> **RECORD EXTRACTS**:
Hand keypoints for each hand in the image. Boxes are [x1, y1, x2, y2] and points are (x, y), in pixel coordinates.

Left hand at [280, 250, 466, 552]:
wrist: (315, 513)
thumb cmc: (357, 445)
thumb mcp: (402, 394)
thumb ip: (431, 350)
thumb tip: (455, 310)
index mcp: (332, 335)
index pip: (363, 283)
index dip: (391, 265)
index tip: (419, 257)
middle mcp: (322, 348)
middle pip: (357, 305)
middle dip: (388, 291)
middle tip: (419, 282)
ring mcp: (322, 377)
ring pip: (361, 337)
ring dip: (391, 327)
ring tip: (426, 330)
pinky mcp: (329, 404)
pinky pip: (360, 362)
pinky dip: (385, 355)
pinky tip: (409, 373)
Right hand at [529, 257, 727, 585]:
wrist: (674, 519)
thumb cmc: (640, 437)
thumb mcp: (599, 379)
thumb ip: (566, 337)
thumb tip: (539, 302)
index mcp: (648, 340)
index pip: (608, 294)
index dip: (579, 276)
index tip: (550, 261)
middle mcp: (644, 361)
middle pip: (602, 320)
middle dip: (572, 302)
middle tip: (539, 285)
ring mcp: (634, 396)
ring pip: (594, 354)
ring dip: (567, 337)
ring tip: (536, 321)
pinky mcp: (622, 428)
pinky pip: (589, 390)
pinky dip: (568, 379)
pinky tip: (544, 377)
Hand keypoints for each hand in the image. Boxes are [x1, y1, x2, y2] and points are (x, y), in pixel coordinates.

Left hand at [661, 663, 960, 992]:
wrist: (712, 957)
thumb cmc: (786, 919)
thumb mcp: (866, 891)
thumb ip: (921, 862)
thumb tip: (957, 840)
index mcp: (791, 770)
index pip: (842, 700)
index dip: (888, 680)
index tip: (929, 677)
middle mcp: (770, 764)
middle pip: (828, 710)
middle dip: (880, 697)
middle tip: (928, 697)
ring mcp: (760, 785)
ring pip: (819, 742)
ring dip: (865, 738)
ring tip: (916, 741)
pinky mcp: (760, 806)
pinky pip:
* * *
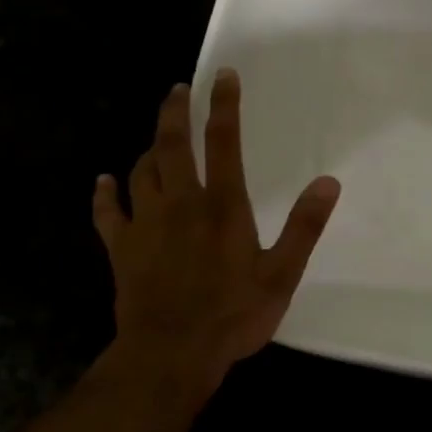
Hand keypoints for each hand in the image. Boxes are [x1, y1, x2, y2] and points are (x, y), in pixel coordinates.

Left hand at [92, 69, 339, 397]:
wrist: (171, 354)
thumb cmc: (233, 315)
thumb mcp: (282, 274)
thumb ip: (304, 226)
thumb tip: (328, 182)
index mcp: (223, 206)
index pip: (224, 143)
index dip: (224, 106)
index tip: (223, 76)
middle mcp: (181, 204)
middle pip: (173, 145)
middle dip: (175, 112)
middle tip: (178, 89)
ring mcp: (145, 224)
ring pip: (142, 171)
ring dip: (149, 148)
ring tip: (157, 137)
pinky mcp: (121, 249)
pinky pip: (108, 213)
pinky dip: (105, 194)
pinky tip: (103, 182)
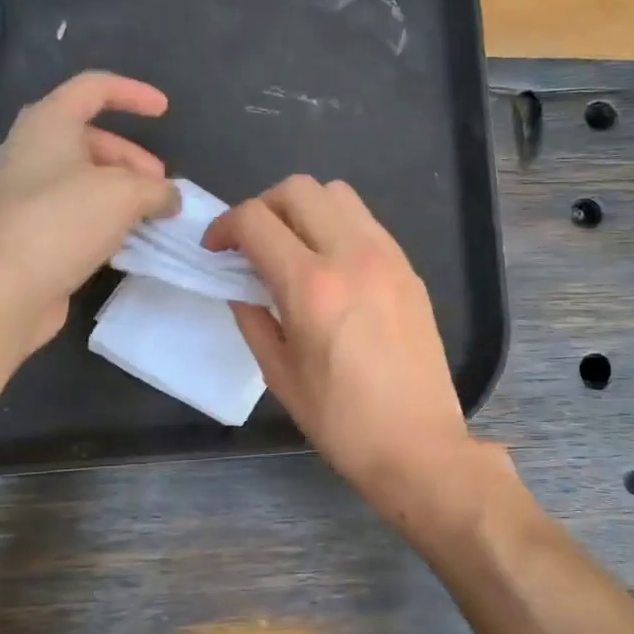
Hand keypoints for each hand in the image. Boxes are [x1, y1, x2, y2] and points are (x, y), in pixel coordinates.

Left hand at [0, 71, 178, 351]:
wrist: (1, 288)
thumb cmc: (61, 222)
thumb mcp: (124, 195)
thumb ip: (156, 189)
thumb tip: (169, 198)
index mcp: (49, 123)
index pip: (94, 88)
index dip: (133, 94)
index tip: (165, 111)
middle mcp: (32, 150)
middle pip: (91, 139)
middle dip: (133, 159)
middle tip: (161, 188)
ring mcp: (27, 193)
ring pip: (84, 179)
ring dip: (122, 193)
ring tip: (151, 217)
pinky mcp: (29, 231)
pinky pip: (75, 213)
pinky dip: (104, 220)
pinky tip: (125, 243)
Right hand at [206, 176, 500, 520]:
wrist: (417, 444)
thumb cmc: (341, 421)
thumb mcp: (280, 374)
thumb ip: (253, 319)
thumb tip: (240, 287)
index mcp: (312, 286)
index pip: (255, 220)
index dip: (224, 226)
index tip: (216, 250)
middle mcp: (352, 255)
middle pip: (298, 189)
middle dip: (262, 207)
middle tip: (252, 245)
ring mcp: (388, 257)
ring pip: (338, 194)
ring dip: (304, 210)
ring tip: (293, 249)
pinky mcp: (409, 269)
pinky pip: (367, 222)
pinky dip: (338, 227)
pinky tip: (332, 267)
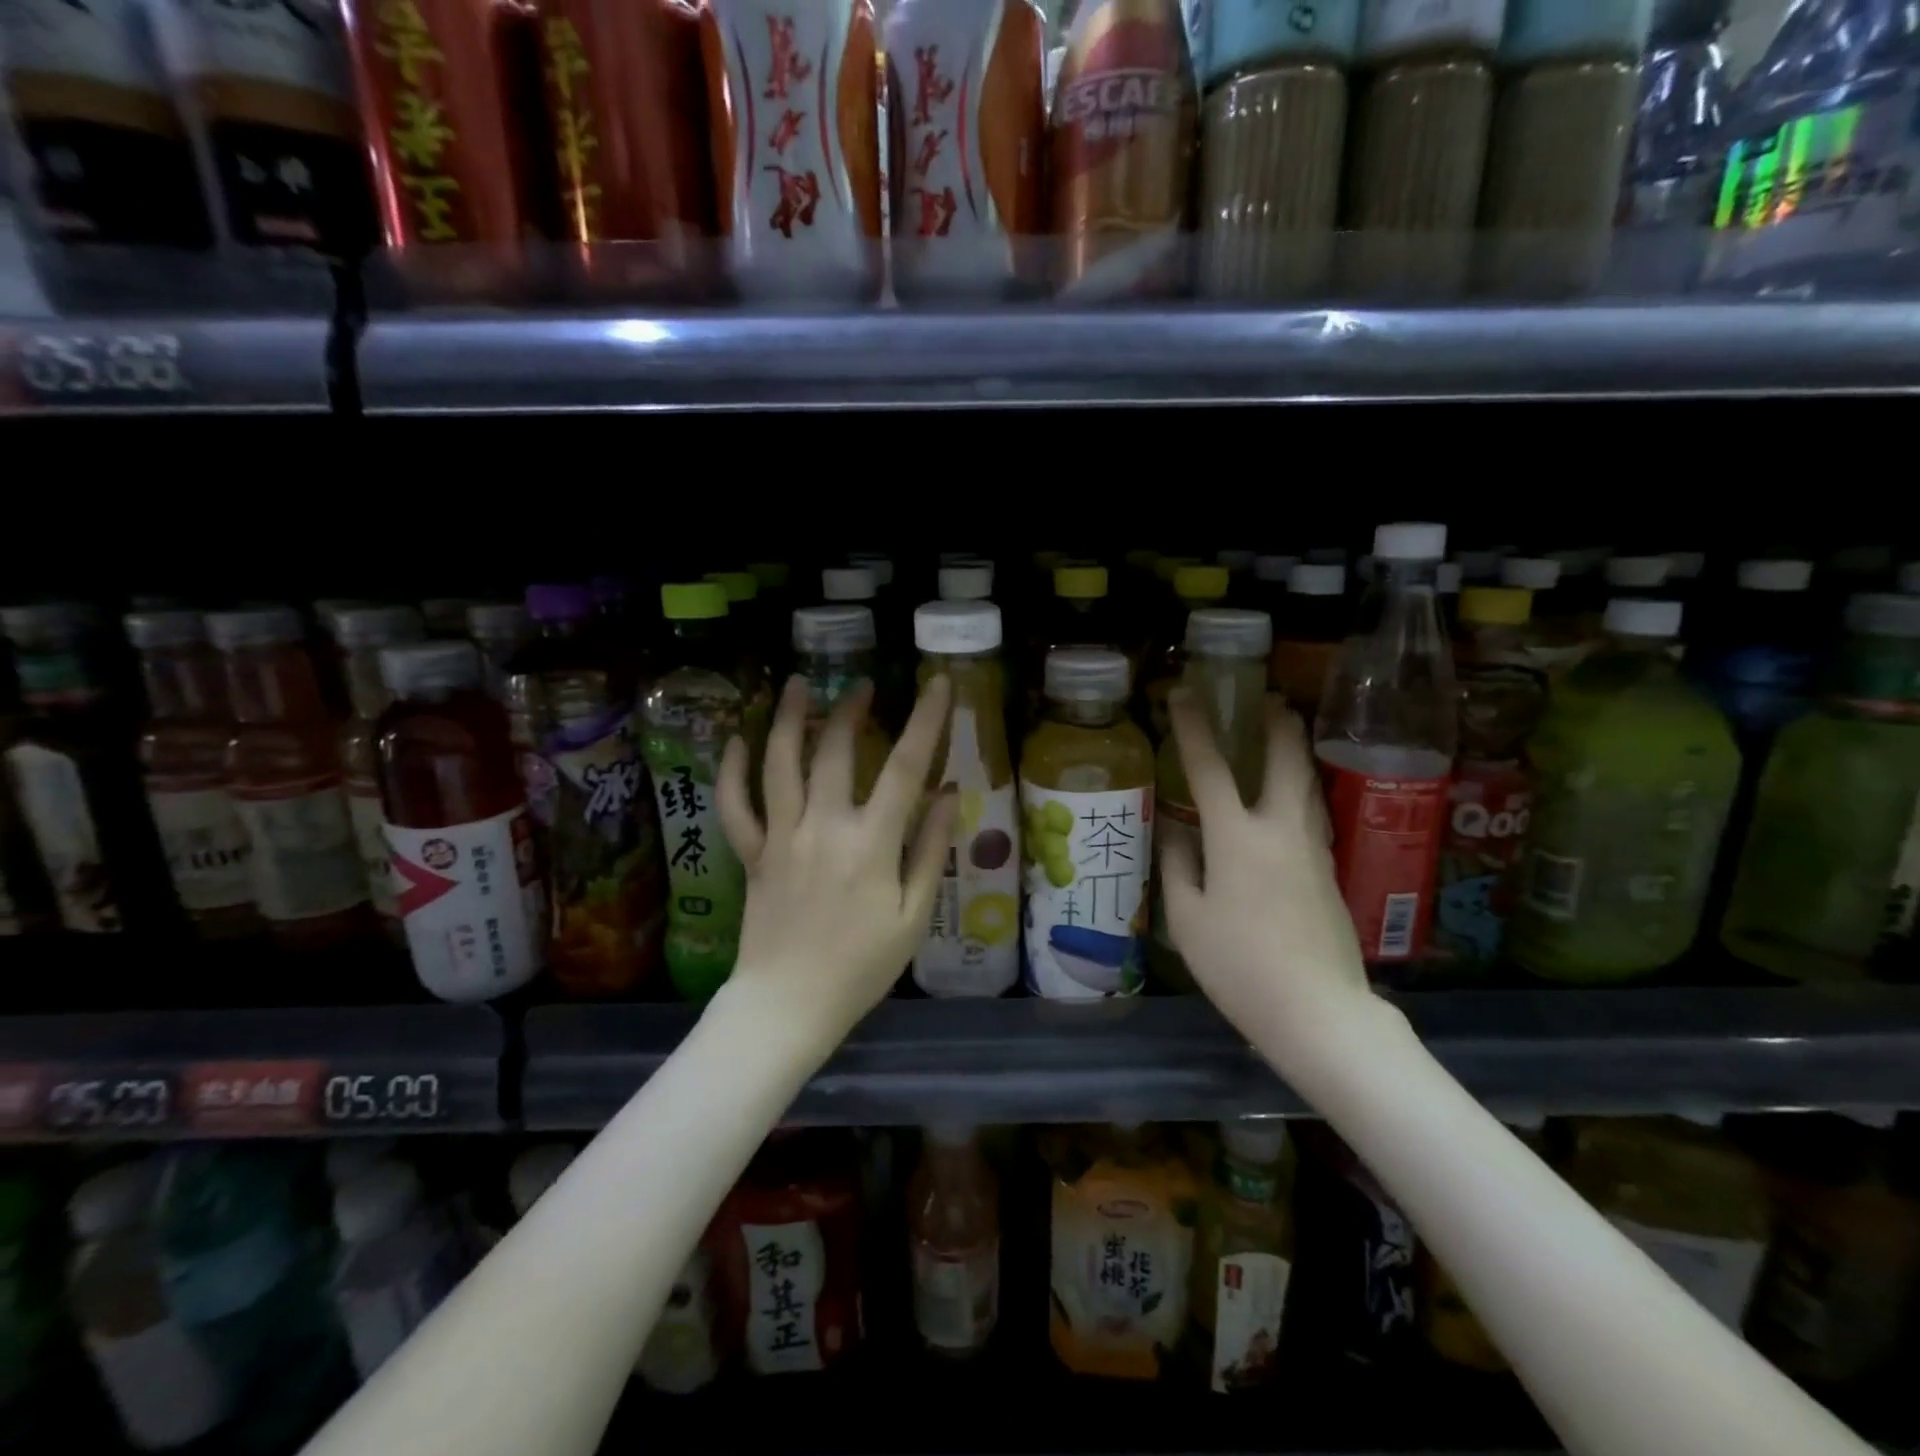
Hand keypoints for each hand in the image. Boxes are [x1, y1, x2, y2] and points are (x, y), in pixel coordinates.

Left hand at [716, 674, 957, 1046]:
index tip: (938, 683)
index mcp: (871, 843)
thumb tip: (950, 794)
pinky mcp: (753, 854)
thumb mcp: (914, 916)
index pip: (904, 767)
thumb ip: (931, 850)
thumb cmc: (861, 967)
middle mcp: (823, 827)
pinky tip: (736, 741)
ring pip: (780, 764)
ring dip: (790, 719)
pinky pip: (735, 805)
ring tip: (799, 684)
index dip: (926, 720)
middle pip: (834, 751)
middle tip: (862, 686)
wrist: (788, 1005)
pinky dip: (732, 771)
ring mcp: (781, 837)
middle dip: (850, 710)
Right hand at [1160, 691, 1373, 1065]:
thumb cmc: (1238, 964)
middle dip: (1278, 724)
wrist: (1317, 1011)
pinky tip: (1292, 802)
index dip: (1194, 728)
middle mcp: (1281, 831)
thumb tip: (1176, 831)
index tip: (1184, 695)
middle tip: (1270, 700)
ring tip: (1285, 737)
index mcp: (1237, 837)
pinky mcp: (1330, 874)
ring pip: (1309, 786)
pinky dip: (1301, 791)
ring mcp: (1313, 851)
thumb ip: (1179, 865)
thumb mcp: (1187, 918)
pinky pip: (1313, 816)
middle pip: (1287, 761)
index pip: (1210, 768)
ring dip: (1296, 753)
--
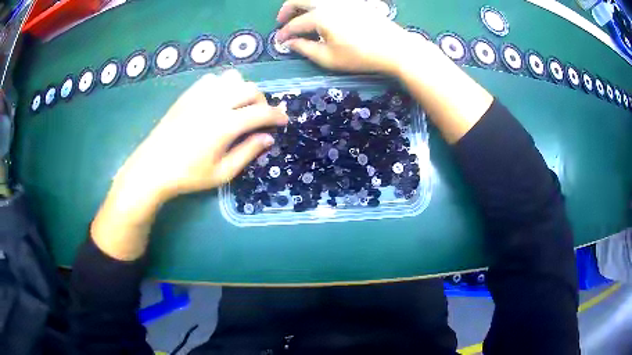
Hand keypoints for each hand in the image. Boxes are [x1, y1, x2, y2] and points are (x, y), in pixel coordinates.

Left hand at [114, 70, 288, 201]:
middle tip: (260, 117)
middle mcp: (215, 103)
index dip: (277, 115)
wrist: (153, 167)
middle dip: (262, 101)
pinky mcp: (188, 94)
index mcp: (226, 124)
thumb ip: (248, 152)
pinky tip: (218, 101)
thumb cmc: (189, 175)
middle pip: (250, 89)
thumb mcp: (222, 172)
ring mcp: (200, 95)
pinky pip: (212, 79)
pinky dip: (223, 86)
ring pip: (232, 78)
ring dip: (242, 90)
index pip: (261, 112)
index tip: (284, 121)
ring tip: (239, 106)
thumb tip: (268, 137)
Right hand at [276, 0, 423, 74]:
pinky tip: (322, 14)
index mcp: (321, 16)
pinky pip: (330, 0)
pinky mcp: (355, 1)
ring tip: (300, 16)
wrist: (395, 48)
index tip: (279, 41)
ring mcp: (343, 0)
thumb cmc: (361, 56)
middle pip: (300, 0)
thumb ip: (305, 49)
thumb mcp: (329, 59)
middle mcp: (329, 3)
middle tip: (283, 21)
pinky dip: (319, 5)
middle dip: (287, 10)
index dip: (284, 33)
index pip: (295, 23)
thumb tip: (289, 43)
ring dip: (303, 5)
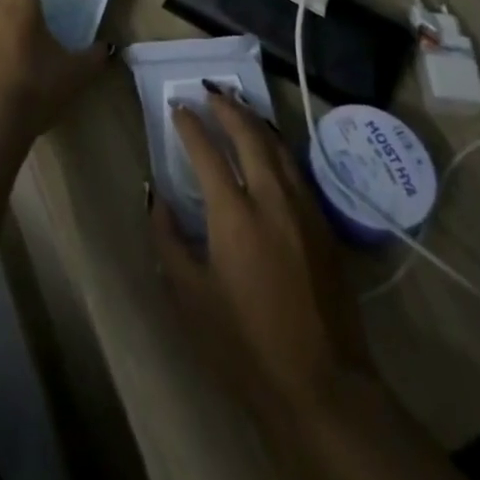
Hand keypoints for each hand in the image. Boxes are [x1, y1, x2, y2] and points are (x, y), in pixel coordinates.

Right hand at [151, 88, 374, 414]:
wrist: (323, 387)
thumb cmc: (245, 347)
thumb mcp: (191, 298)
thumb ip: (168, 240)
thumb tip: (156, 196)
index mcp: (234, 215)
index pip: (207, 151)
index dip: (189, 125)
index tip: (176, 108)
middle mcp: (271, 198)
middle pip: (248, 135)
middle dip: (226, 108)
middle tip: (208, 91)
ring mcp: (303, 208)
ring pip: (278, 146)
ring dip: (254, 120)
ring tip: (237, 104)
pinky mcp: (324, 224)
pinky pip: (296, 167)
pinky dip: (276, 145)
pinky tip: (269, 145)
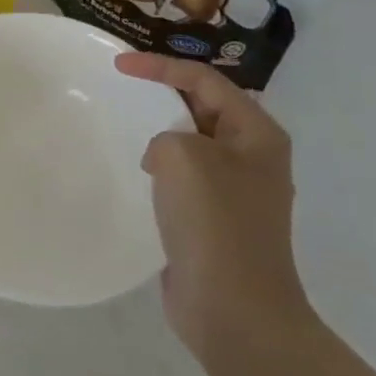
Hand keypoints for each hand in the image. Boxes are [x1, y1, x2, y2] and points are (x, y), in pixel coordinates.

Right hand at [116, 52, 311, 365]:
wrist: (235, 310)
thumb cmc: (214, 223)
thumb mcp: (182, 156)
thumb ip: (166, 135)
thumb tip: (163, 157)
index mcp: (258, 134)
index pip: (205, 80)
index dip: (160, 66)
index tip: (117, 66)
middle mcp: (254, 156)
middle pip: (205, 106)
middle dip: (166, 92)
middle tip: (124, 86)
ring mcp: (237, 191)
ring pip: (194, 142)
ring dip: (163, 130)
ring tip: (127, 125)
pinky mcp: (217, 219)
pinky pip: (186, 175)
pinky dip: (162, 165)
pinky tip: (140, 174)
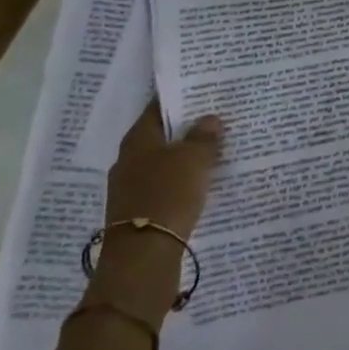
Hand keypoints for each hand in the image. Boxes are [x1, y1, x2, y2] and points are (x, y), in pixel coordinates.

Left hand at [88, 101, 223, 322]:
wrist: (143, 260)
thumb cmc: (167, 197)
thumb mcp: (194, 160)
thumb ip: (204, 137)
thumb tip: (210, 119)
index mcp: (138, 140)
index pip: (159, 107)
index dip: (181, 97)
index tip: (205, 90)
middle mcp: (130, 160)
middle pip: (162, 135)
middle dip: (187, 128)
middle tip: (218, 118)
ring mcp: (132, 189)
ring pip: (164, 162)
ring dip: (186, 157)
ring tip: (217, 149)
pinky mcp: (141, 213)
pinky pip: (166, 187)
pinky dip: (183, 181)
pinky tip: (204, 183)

> **EXERCISE BRIEF**: An exact copy is needed. It runs from the line above containing "thumb cmc: (189, 175)" down to the line containing "pinky tip: (140, 174)", both included, with no pictures.

> **RESPONSE TO THIS EXERCISE**:
thumb cmc: (189, 175)
middle pip: (250, 89)
thumb mcp: (222, 172)
ring mcp: (200, 95)
pinky pip: (212, 79)
pinky dip: (223, 86)
ring pip: (232, 78)
ring dip: (242, 90)
index pip: (261, 112)
index tip: (284, 121)
ring tip: (239, 106)
thumb tip: (268, 137)
Right hand at [276, 0, 423, 74]:
pinky tip: (322, 14)
index mcp: (321, 16)
pinky pip: (330, 0)
pinky mcp: (355, 1)
ring tip: (300, 16)
wrist: (395, 48)
index tip: (279, 41)
ring mcp: (343, 0)
thumb cmc: (361, 56)
middle pip: (300, 0)
thumb ip: (305, 49)
thumb mcp: (329, 59)
middle mcp: (329, 3)
middle tip: (283, 21)
pinky dip: (319, 5)
middle dip: (287, 10)
index dip: (284, 33)
index pip: (295, 23)
thumb tip: (289, 43)
ring dip: (303, 5)
Hand keypoints for each hand in the image. Boxes are [x1, y1, x2, y2] and points are (x, y), in pixel coordinates.

Right hand at [151, 88, 374, 414]:
wrist: (323, 387)
thumb cmc: (245, 347)
thumb mcp: (191, 298)
thumb ip: (168, 240)
thumb tip: (156, 196)
index mcp: (234, 215)
index pip: (207, 151)
index dip: (189, 125)
index tip: (176, 108)
middle mcp: (271, 198)
middle pip: (248, 135)
middle dip: (226, 108)
middle tip: (208, 91)
ring mcp: (303, 208)
ring pip: (278, 146)
ring dip: (254, 120)
ring tip: (237, 104)
pinky mcp: (324, 224)
pinky pip: (296, 167)
pinky dip: (276, 145)
pinky tip: (269, 145)
Hand keypoints for each hand in the image. Boxes are [x1, y1, x2, y2] and points are (x, y), in pixel coordinates.

Right hand at [116, 52, 311, 365]:
wrist: (235, 310)
thumb cmc: (214, 223)
thumb mcp: (182, 156)
thumb ip: (166, 135)
thumb tip: (163, 157)
index mcp: (258, 134)
index pip: (205, 80)
index dip: (160, 66)
index tip: (117, 66)
middle mcp: (254, 156)
middle pip: (205, 106)
middle dip: (166, 92)
middle tip: (124, 86)
ring mcp: (237, 191)
ring pip: (194, 142)
ring dip: (163, 130)
ring tip: (127, 125)
pinky mcp: (217, 219)
pinky pip: (186, 175)
pinky dip: (162, 165)
pinky tip: (140, 174)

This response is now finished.